Because vampyropods have soft bodies, they do not typically make good fossils. But the new study is based on an exceptionally well-preserved vampire-squid-like fossil from the collections of the Royal Ontario Museum (ROM) that was discovered in what is now Montana and donated to ROM in 1988.

Fossil imprint of vampyropod.
An exceptionally well-preserved vampyropod fossil from the collections of the Royal Ontario Museum (ROM) that the new study is based on. The fossil was originally discovered in what is now Montana and donated to ROM in 1988.
S. Thurston/© AMNH

Whalen and coauthor Neil Landman, a curator emeritus in the Museum’s Division of Paleontology, determined that the specimen is a completely new genus and species that dates to about 328 million years old—making it the oldest known vampyropod and extending the fossil record of the group by about 82 million years. 

They also describe its 10 arms, two of which appear to have been elongated relative to the others. 

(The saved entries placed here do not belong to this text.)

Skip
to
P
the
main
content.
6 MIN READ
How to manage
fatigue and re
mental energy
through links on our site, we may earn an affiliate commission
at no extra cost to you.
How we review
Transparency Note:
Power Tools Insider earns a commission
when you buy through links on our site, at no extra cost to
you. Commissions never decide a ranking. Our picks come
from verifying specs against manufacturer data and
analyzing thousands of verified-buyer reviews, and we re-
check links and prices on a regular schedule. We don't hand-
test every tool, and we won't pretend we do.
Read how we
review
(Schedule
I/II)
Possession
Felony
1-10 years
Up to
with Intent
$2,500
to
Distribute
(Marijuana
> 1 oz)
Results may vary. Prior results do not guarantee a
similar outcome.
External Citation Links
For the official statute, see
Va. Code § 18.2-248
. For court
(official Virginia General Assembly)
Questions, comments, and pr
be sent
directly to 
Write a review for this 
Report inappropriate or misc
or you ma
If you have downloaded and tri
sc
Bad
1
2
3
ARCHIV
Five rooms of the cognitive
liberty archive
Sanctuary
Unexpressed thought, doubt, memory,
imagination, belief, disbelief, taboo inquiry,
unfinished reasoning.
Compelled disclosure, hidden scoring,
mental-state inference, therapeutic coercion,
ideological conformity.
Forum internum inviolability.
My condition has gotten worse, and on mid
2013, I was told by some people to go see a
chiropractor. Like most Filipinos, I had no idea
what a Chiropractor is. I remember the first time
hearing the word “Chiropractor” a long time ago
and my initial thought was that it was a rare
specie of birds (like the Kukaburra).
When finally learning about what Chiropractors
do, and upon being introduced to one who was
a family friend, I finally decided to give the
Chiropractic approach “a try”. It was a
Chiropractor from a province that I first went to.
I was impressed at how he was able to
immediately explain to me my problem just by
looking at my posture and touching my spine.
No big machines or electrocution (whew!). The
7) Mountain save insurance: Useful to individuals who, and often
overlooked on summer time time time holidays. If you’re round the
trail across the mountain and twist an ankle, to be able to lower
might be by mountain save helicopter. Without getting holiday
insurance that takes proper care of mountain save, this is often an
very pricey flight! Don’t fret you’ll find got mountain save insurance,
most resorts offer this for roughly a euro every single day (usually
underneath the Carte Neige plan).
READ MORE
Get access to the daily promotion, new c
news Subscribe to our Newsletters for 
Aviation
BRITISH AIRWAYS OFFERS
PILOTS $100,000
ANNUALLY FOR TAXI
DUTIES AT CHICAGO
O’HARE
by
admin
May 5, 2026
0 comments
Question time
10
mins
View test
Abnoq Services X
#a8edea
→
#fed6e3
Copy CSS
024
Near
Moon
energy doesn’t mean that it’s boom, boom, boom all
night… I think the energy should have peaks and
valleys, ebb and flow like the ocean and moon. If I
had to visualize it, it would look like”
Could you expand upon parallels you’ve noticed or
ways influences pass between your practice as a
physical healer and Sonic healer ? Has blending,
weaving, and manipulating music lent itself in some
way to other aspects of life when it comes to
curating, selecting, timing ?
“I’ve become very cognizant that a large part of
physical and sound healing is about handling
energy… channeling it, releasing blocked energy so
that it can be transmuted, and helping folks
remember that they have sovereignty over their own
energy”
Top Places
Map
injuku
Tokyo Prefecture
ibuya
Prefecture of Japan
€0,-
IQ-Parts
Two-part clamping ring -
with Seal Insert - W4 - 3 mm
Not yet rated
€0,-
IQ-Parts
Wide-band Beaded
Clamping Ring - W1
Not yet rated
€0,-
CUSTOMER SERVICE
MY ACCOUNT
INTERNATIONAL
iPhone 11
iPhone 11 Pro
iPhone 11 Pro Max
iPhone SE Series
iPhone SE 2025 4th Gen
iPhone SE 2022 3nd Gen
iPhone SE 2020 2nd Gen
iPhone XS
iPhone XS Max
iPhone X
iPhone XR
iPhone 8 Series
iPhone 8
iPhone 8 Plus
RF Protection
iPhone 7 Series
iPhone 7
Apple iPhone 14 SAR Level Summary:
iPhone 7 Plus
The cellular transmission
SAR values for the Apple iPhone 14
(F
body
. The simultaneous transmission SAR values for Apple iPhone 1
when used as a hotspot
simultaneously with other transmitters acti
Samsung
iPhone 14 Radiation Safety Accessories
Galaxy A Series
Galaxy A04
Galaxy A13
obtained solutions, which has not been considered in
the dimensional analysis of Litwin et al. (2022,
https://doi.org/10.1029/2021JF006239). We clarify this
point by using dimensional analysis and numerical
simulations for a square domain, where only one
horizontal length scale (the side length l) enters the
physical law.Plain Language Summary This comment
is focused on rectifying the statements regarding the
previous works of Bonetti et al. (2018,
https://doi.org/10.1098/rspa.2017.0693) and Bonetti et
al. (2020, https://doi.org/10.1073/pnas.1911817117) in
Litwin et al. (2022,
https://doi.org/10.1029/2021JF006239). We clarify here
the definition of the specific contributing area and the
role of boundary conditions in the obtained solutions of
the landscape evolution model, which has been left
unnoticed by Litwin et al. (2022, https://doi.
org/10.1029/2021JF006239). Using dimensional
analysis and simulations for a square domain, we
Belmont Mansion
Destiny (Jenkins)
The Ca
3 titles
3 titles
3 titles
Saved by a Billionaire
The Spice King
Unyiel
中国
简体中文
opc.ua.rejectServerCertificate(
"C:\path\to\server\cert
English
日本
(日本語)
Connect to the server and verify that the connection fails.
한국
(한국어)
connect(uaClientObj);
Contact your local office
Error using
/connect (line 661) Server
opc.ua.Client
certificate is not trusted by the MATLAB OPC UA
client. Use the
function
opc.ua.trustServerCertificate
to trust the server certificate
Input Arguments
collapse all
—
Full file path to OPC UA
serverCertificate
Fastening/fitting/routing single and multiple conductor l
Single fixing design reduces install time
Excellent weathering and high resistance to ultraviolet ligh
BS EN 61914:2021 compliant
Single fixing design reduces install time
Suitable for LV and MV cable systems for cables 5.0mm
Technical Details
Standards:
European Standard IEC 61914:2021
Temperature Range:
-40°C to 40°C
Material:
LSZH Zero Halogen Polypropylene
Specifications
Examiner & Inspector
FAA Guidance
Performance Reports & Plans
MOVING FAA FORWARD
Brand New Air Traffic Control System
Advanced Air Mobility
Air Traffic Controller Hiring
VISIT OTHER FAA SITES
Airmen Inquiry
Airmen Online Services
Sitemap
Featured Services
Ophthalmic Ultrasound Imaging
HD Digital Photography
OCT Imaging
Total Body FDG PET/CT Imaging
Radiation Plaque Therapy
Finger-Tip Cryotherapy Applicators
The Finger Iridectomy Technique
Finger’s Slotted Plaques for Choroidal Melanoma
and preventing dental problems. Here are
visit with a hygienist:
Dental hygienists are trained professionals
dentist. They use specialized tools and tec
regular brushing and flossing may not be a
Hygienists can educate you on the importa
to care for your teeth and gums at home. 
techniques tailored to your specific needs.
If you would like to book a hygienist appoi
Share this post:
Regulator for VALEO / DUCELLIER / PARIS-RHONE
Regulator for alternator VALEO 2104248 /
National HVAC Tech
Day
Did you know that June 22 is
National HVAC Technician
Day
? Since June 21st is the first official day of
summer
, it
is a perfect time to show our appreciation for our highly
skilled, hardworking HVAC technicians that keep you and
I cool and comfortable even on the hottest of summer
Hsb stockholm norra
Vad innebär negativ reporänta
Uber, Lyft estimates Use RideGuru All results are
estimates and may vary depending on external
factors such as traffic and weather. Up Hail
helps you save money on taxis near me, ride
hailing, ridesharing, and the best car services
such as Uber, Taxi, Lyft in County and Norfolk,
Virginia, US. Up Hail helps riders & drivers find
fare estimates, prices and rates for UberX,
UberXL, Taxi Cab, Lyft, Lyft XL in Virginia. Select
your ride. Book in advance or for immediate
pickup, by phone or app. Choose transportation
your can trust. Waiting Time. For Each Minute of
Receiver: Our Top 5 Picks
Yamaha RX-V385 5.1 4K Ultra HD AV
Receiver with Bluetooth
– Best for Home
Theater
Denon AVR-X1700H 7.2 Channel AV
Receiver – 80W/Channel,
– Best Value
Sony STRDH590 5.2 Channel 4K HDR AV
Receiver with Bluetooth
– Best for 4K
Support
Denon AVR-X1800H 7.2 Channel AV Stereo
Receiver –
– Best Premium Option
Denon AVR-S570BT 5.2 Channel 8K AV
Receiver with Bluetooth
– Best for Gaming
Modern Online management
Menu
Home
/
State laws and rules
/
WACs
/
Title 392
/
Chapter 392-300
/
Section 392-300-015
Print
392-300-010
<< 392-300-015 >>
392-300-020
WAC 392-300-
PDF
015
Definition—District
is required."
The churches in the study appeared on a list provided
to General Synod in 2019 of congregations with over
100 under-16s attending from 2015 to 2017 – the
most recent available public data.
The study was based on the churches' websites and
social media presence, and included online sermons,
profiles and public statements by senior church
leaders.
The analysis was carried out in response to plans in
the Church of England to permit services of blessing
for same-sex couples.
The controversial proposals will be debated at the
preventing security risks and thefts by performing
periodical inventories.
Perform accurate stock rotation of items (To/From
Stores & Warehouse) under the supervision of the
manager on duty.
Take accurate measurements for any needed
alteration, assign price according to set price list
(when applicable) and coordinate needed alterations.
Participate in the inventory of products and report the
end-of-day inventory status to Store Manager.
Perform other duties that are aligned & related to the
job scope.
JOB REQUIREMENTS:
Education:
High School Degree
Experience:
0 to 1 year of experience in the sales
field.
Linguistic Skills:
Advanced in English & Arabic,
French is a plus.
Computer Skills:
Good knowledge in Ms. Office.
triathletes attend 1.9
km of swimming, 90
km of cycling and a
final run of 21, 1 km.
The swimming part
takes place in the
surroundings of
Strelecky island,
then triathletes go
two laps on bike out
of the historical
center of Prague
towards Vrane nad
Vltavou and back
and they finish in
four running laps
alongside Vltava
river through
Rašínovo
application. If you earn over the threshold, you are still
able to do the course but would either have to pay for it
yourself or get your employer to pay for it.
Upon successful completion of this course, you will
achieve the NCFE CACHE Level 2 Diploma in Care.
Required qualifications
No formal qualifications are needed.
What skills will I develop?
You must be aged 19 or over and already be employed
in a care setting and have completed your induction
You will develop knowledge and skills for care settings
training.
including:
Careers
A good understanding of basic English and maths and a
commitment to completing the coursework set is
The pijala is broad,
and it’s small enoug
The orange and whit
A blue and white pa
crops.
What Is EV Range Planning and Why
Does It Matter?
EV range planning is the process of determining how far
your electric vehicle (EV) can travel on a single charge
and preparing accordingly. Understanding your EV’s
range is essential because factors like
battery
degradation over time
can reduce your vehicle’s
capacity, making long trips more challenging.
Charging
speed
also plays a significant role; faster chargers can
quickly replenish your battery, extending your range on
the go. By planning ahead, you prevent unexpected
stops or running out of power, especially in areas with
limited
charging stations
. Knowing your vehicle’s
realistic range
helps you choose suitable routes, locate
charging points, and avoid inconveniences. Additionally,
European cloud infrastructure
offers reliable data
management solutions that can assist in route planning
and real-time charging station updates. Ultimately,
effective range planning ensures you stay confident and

“The arm count is one of the defining characteristics separating the 10-armed squid and cuttlefish line (Decabrachia) from the eight-armed octopus and vampire squid line (Vampyropoda). We have long understood that octopuses achieve the eight-arm count through elimination of the two filaments of vampire squid, and that these filaments are vestigial arms,” said Whalen. “However, all previously reported fossil vampyropods preserving the appendages only have 8 arms, so this fossil is arguably the first confirmation of the idea that all cephalopods ancestrally possessed 10 arms.” 

The fossil was given the name Syllipsimopodi bideni. The genus name is derived from the Greek word “syllípsimos” for “prehensile” and “pódi” for “foot”—because this is the oldest known cephalopod to develop suckers, allowing the arms, which are modifications of the molluscan foot, to better grasp prey and other objects.

The species name is to honor the recently inaugurated (at the time of paper submission) 46th President of the United States, Joseph R. Biden.

 “Syllipsimopodi may have filled a niche more similar to extant squids, a midlevel aquatic predator,” said Landman. “It is not inconceivable that it might have used its sucker-laden arms to pry small ammonoids out of their shells or ventured more inshore to prey on brachiopods, bivalves, or other shelled marine animals.”